PURPLE BURT contains 29 songs and stories about an invisible purple boy named Burt and his friends. The opening song profiles \"Purple Burt\" as an invisible boy who \"eats green beans, orange porridge and red bread...drinks blue juice, wears pink mink and black slacks.\" Singer songwriter Mitch Friedman, the narrator and voice of Purple Burt, jumps back and forth between those personas, explaining things such as how Burt became purple and invisible.

Is it any good?

Friedman has a raggedy, often endearing, singing voice. A track devoted to burping and slurping in rhythm is destined to be a young listener's favorite. "Color Feel" is a lovely, mid-tempo Beatles-like tribute to the power of color in Burt's life. Two standouts include the nonsensical do-wop dance song "Wonder Where," and Burt's friend Dr. Fritz Von Nozzle singing the energetic, slightly demented standout rock song "What a Gas!"

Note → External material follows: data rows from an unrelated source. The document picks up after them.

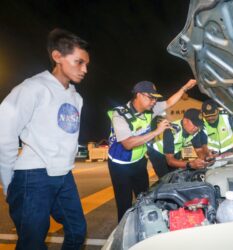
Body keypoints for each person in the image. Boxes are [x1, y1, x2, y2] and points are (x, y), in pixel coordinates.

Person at [0, 28, 89, 250]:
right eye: (79, 62)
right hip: (32, 176)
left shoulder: (77, 98)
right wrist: (7, 181)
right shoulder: (33, 88)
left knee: (77, 231)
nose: (85, 69)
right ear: (57, 56)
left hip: (64, 176)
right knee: (32, 243)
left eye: (86, 64)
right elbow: (5, 131)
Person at [108, 79, 196, 222]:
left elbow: (169, 102)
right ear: (139, 95)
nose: (154, 101)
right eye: (151, 97)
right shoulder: (119, 114)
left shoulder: (150, 109)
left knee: (144, 199)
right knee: (124, 205)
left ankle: (145, 229)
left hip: (139, 162)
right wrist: (157, 131)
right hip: (120, 165)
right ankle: (123, 238)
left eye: (155, 98)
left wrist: (184, 87)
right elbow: (128, 144)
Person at [148, 108, 209, 178]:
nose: (197, 128)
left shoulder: (195, 130)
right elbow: (170, 161)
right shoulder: (170, 131)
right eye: (195, 125)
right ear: (185, 121)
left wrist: (202, 161)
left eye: (199, 125)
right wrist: (190, 164)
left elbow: (199, 150)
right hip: (157, 153)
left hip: (175, 150)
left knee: (176, 174)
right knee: (166, 178)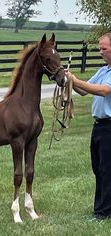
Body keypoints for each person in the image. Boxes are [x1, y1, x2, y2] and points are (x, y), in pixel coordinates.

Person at [65, 32, 111, 220]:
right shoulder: (103, 71)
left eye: (104, 48)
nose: (100, 52)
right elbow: (84, 90)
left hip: (109, 128)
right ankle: (100, 208)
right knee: (98, 169)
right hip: (99, 127)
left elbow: (104, 90)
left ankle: (104, 212)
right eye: (99, 48)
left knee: (108, 170)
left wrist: (75, 81)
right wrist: (70, 80)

The homemade production quality makes it difficult at times to hear the words, a particular problem when lyrics play such an important role. Fortunately, the CD package includes a lyric booklet with colorful illustrations. The music occasionally veers beyond wacky to sloppy dissonance, though young kids and some parents might like the garish sound. While it won't soothe young listeners, the album's well-meaning themes may provoke lively family discussions.

Talk to your kids about ...

  • Families can talk about prejudicial attitudes toward people who are different.